Don’t tell me that I’m selfish – in most cases, a person suffering from addiction will know that their actions will have a direct effect on the people around them. However, the illness they have will compel them to carry on abusing the substances they are addicted to, regardless of how that decision will impact on their loved ones.
Don’t assume that only certain types of people get addicted to drugs and alcohol – Substance abuse and addiction affects many different types of people. It can happen to people with highly paid jobs and families as much as it can happen to others.
Don’t punish me if I struggle to remain addiction free – Although it may be disappointing to see a loved one lapse back into addiction, punishment will only push the addict further into substance abuse. Instead, positively encourage them to seek further help and draw attention to past achievements.

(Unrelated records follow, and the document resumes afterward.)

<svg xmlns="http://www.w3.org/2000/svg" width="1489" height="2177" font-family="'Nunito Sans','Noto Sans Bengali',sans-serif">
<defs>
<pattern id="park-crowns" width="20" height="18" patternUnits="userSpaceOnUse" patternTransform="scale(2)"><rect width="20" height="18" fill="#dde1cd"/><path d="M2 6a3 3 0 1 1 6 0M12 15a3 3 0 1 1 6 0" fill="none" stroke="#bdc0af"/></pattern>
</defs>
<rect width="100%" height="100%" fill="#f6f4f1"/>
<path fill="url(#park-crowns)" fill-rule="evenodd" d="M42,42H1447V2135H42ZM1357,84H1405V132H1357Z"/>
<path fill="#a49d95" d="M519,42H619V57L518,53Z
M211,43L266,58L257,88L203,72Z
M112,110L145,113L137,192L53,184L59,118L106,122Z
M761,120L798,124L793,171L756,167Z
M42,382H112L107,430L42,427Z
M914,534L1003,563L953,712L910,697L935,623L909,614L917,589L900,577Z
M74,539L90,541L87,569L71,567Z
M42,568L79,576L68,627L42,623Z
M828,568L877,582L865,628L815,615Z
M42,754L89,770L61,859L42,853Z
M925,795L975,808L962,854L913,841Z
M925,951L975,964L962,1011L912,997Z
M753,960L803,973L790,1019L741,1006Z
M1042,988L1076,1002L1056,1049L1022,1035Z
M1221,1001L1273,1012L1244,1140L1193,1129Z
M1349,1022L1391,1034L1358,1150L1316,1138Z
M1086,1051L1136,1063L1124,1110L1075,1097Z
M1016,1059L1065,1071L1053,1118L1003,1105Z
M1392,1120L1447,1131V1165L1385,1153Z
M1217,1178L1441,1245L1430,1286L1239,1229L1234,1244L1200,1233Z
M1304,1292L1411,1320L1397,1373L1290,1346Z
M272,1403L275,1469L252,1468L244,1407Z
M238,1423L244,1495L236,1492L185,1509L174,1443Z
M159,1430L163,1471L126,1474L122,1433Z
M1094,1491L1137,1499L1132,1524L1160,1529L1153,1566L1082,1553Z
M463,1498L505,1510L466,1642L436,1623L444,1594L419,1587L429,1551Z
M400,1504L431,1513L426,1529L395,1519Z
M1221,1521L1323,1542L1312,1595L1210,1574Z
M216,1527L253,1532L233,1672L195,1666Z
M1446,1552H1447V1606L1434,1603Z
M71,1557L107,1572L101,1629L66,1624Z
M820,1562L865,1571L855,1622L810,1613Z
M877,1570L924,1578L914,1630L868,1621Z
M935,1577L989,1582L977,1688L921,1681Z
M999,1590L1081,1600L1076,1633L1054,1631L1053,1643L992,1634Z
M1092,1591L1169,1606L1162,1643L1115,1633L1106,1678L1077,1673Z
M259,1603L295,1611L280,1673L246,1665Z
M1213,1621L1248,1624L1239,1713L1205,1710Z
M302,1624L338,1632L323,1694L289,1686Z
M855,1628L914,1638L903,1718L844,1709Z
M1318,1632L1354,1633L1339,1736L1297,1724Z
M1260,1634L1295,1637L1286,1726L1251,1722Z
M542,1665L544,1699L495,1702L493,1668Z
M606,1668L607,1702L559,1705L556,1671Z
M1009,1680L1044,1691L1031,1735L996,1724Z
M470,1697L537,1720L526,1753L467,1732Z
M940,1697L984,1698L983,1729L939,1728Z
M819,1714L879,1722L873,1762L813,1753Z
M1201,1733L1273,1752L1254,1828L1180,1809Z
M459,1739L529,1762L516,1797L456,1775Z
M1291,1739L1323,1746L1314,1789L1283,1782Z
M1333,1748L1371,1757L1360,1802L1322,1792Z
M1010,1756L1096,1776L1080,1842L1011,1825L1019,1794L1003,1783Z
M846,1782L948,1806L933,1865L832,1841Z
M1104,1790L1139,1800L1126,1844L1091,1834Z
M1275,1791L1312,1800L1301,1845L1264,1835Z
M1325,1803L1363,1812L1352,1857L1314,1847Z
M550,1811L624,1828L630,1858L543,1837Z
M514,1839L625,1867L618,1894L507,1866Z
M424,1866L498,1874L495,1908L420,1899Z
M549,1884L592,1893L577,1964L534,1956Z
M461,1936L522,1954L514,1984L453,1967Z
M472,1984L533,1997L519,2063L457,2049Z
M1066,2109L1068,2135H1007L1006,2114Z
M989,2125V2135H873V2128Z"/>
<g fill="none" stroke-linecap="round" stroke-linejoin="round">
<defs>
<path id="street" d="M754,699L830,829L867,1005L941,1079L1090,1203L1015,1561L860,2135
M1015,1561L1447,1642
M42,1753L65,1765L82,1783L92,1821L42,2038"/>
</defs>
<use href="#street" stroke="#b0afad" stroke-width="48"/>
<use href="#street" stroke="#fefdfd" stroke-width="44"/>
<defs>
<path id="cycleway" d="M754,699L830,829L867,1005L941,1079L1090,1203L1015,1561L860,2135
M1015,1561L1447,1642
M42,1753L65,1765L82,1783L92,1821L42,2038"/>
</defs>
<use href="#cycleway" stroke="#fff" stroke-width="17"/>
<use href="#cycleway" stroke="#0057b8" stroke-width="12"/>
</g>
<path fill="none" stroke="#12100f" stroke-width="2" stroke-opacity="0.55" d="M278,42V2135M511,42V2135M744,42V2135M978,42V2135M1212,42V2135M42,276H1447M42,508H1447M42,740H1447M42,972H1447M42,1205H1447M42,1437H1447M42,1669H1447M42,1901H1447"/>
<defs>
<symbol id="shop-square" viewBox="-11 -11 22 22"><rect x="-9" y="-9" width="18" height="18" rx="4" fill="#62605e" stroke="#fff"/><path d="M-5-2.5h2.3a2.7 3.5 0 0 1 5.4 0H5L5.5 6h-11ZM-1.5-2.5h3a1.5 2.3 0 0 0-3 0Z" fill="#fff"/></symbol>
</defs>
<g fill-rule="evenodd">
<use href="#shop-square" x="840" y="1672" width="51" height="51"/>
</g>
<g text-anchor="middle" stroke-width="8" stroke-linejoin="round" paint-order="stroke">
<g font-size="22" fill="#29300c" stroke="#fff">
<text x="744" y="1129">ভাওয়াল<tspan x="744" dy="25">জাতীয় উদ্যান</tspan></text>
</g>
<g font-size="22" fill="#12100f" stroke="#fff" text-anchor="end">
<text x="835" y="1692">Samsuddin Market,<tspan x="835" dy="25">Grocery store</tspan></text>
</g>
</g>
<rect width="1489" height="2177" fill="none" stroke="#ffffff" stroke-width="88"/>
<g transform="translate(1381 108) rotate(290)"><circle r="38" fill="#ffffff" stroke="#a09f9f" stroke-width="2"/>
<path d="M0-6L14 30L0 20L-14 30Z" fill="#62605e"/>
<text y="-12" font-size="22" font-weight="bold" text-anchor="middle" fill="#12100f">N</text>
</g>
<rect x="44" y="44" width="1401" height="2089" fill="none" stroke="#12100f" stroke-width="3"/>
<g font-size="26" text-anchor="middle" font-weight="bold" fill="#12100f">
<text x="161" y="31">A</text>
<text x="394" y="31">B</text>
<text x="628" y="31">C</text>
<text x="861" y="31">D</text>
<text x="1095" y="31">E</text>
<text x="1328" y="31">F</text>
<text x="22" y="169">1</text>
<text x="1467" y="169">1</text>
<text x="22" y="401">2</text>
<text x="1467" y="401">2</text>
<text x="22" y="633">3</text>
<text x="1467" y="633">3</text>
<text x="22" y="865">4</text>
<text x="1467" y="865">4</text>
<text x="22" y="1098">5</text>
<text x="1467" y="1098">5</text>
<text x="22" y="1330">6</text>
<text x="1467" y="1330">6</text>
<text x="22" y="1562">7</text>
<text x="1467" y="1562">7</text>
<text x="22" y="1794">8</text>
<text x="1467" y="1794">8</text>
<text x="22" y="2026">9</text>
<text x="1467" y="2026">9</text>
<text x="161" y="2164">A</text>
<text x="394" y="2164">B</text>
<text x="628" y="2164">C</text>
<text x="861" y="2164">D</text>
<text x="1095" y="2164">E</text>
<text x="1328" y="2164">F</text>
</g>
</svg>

Do give me practical and emotional support – as a family member or close friend you can be a champion for your loved one’s long road to recovery. Investing time, energy and love in someone that can often seem selfish and unaware of what you yourself are going through can be tough. However, never underestimate how your perseverance can be a great way to demonstrate how determination can help to overcome problems or, most importantly, addiction.
Don’t speak negatively or accuse me – Negative and accusing language will only push your loved one away. Feelings of guilt could add to the psychological torture that addiction is causing for your loved one.
Do speak with positivity, optimism and love – put simply, approaching the topic of addiction with empathy and love might be the one thing your loved one needs to signal that they need help. Positivity and optimism could help them to believe that they can beat their addiction.